All mice were sacrificed for histopathological analysis after experiments. Small intestines with and without the magnetic hydrogels were isolated, gently cleaned with PBS, fixed in 10% formaldehyde for 24 h, embedded in paraffin, sectioned, and stained with haematoxylin and eosin. Standard H&E-stained sections for the segments of interest were examined.

Finite element simulations:

We built 3D finite element model to simulate the stress distribution in the human intestine when a magnetic hydrogel was conformed to the human intestine. The geometries of the human intestine and magnetic hydrogel device were imported into ABAQUS CAE using STEP files generated from a commercial 3D modelling software. The imported geometry was subsequently meshed using eight-node brick elements with reduced integration (ABAQUS element type C3D8R) for both the human intestine and the magnetic hydrogel device. We applied the normal pressure of 1 kPa to the in-plane surface of the hydrogel. The boundary conditions and geometrical dimensions were summarized in Figure S2c. To capture the non-linear elastic response of both the human intestine tissue^[49] and magnetic hydrogel, we adopted incompressible Ogden model with the strain energy density of

$$W=\sum _{i=1}^N\frac{2{\mu }_i}{{\alpha }_i^2}\left({\overline{\lambda }}_1^{{\alpha }_i}+{\overline{\lambda }}_2^{{\alpha }_i}+{\overline{\lambda }}_3^{{\alpha }_i}-3\right)+\sum _{i=1}^N\frac{1}{D_i}{(J-1)}^{2i}$$ 3

where ${\overline{\lambda }}_i=J^{-1/3}{\lambda }_i$ with J = λ₁λ₂λ₃, μ_i and α_i represents material parameters fitted from the experimentally measured stress versus stretch curve, N represents the order parameter which is set as 1 here. By fitting with the model, the material parameters for the human intestine were identified as μ₁ = 4.75kPa and α₁ =11.92, while that for the magnetic hydrogel were identified as μ₁ = 4.38kPa and α₁ =3.23 (Figure S2a,b). D₁ was set as 0.01 to impose the incompressible condition of the human intestine and the magnetic hydrogel disc.

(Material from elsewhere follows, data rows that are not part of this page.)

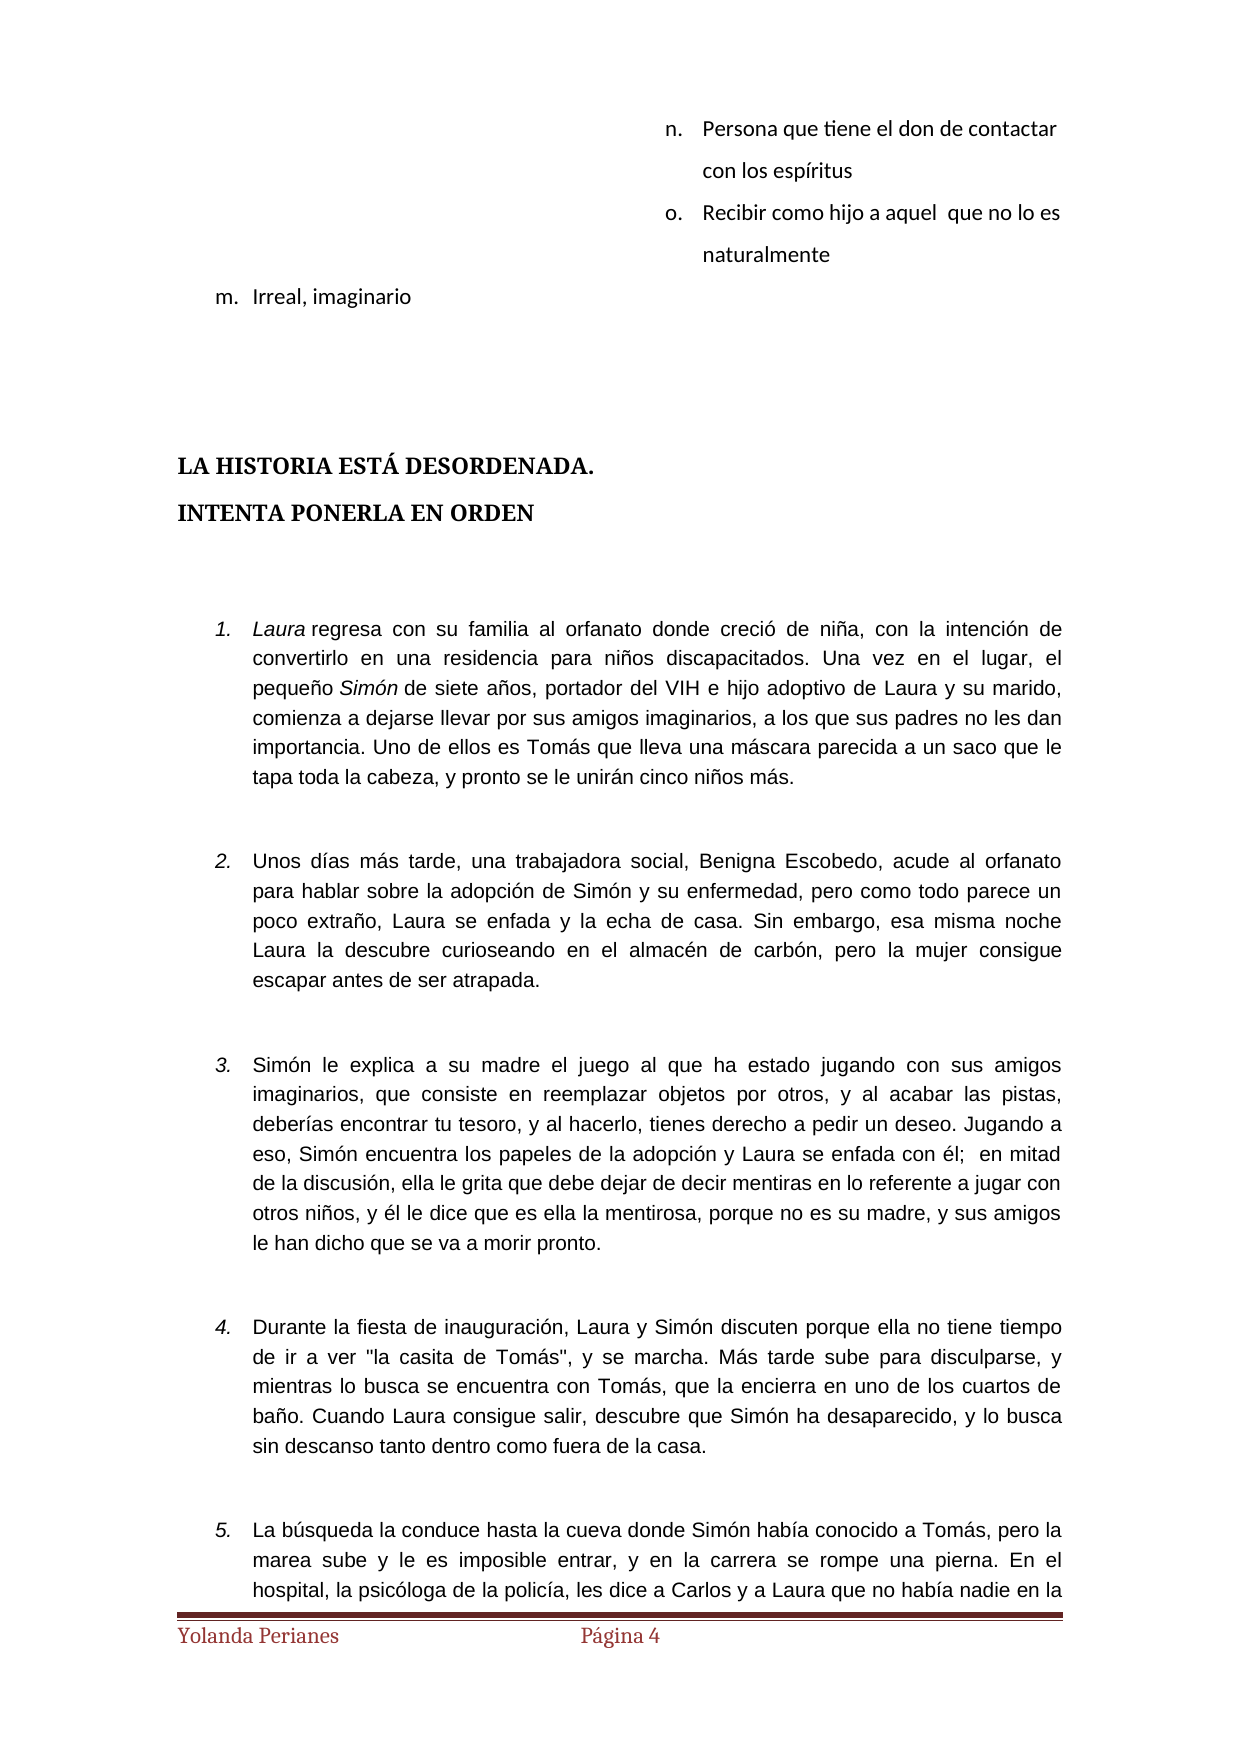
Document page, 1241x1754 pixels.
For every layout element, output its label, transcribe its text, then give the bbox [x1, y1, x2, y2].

list Irreal, imaginario [215, 282, 613, 310]
list Simón le explica a su madre el juego al que ha estado jugando con sus amigos imaginarios, que consiste en reemplazar objetos por otros, y al acabar las pistas, deberías encontrar tu tesoro, y al hacerlo, tienes derecho a pedir un deseo. Jugando a eso, Simón encuentra los papeles de la adopción y Laura se enfada con él; en mitad de la discusión, ella le grita que debe dejar de decir mentiras en lo referente a jugar con otros niños, y él le dice que es ella la mentirosa, porque no es su madre, y sus amigos le han dicho que se va a morir pronto. [215, 1047, 1063, 1254]
list Laura regresa con su familia al orfanato donde creció de niña, con la intención de convertirlo en una residencia para niños discapacitados. Una vez en el lugar, el pequeño Simón de siete años, portador del VIH e hijo adoptivo de Laura y su marido, comienza a dejarse llevar por sus amigos imaginarios, a los que sus padres no les dan importancia. Uno de ellos es Tomás que lleva una máscara parecida a un saco que le tapa toda la cabeza, y pronto se le unirán cinco niños más. [215, 611, 1063, 789]
list Recibir como hijo a aquel que no lo es naturalmente [665, 198, 1063, 268]
text LA HISTORIA ESTÁ DESORDENADA. [177, 450, 613, 482]
list Unos días más tarde, una trabajadora social, Benigna Escobedo, acude al orfanato para hablar sobre la adopción de Simón y su enfermedad, pero como todo parece un poco extraño, Laura se enfada y la echa de casa. Sin embargo, esa misma noche Laura la descubre curioseando en el almacén de carbón, pero la mujer consigue escapar antes de ser atrapada. [215, 843, 1063, 992]
list Durante la fiesta de inauguración, Laura y Simón discuten porque ella no tiene tiempo de ir a ver "la casita de Tomás", y se marcha. Más tarde sube para disculparse, y mientras lo busca se encuentra con Tomás, que la encierra en uno de los cuartos de baño. Cuando Laura consigue salir, descubre que Simón ha desaparecido, y lo busca sin descanso tanto dentro como fuera de la casa. [215, 1309, 1063, 1458]
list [215, 1512, 1063, 1601]
text INTENTA PONERLA EN ORDEN [177, 497, 613, 528]
list Persona que tiene el don de contactar con los espíritus [665, 114, 1063, 184]
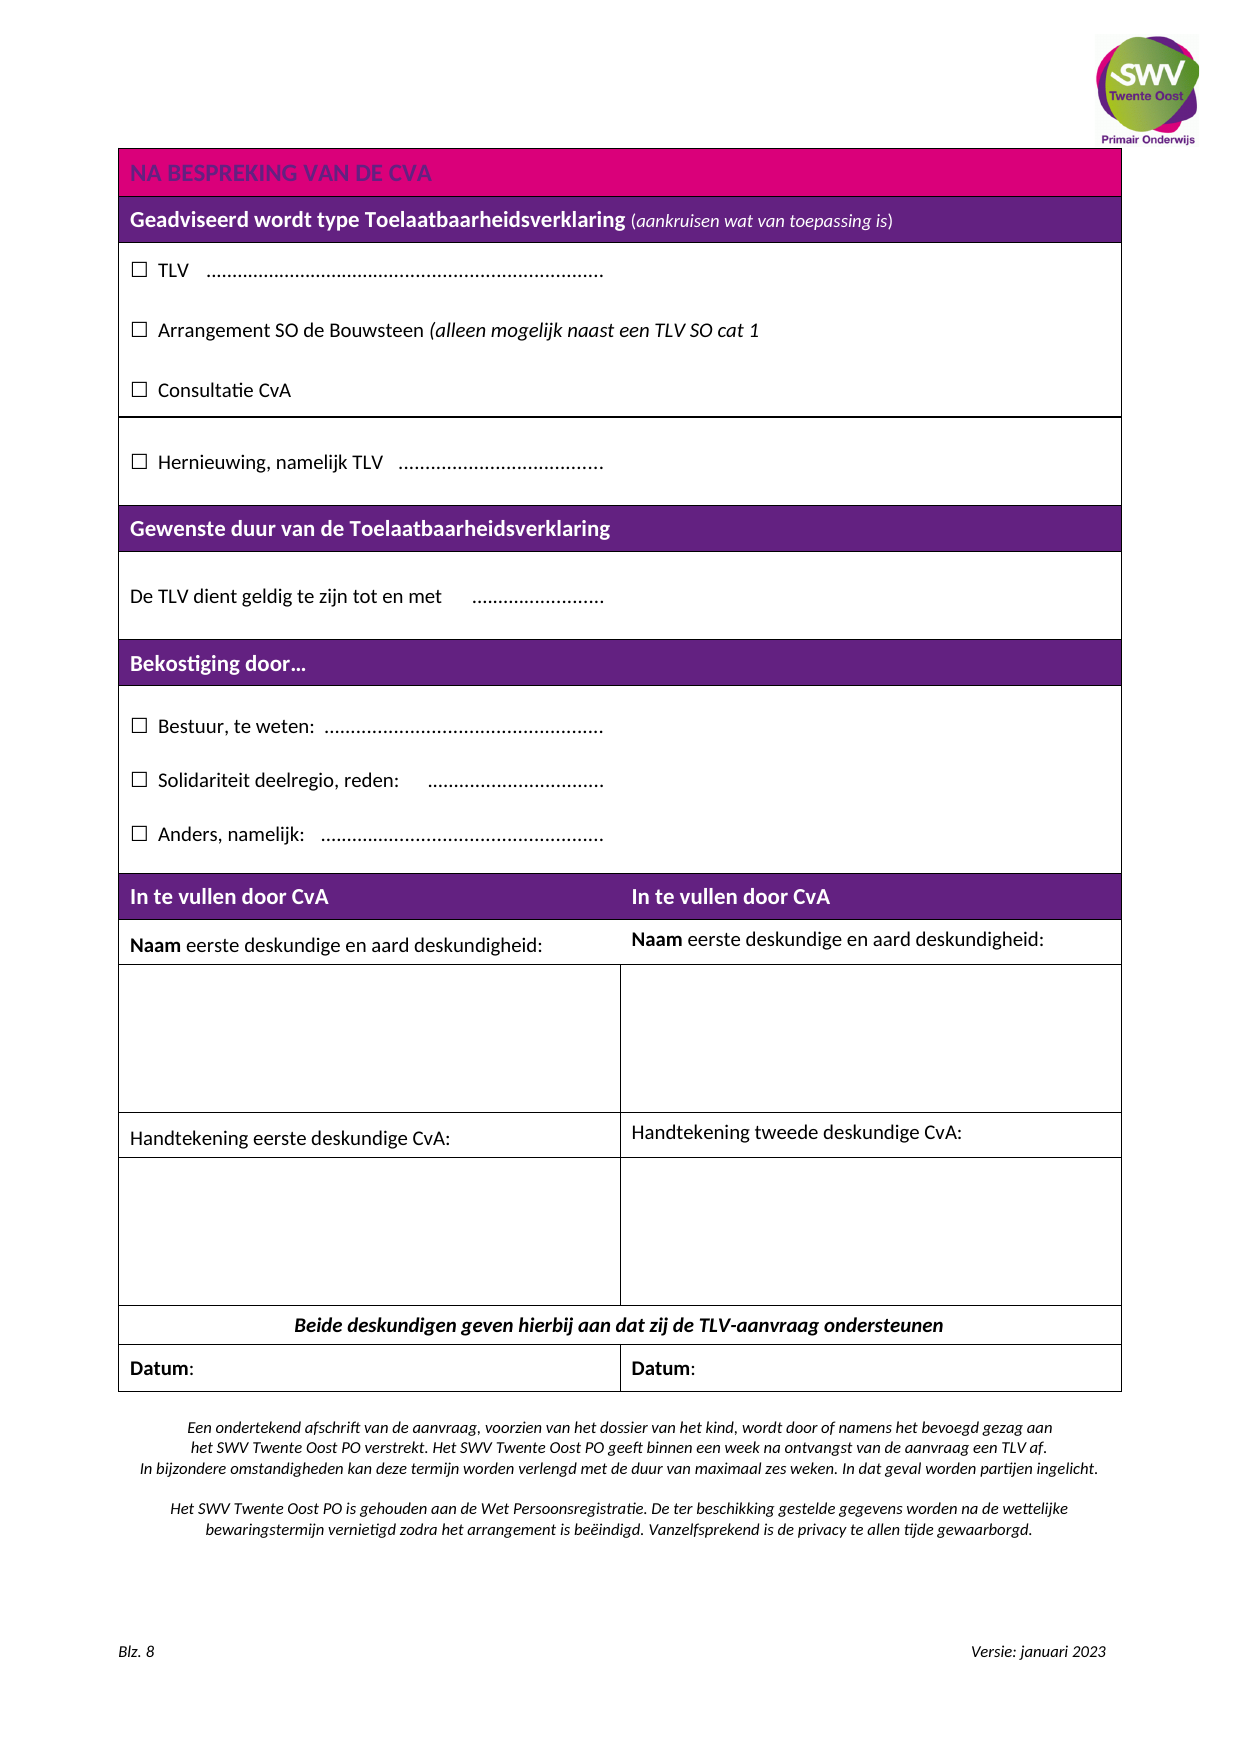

Data analysis and statistics:

All data were analyzed using Microsoft Excel and MATLAB (MathWorks). The computation of magnetic fields, forces, and pressures was implemented via MATLAB (MathWorks). As noted, error bars represent the standard deviation of at least three independent experiments. Significance between groups was determined using a two-sample, one-tailed Student’s t test assuming unequal variances.

Data availability:

The main data supporting the findings of this study are available within the article and its Supplementary Information. Additional data are available from the corresponding author upon reasonable request.

Code availability:

Acquisition and analysis code will be available on reasonable request.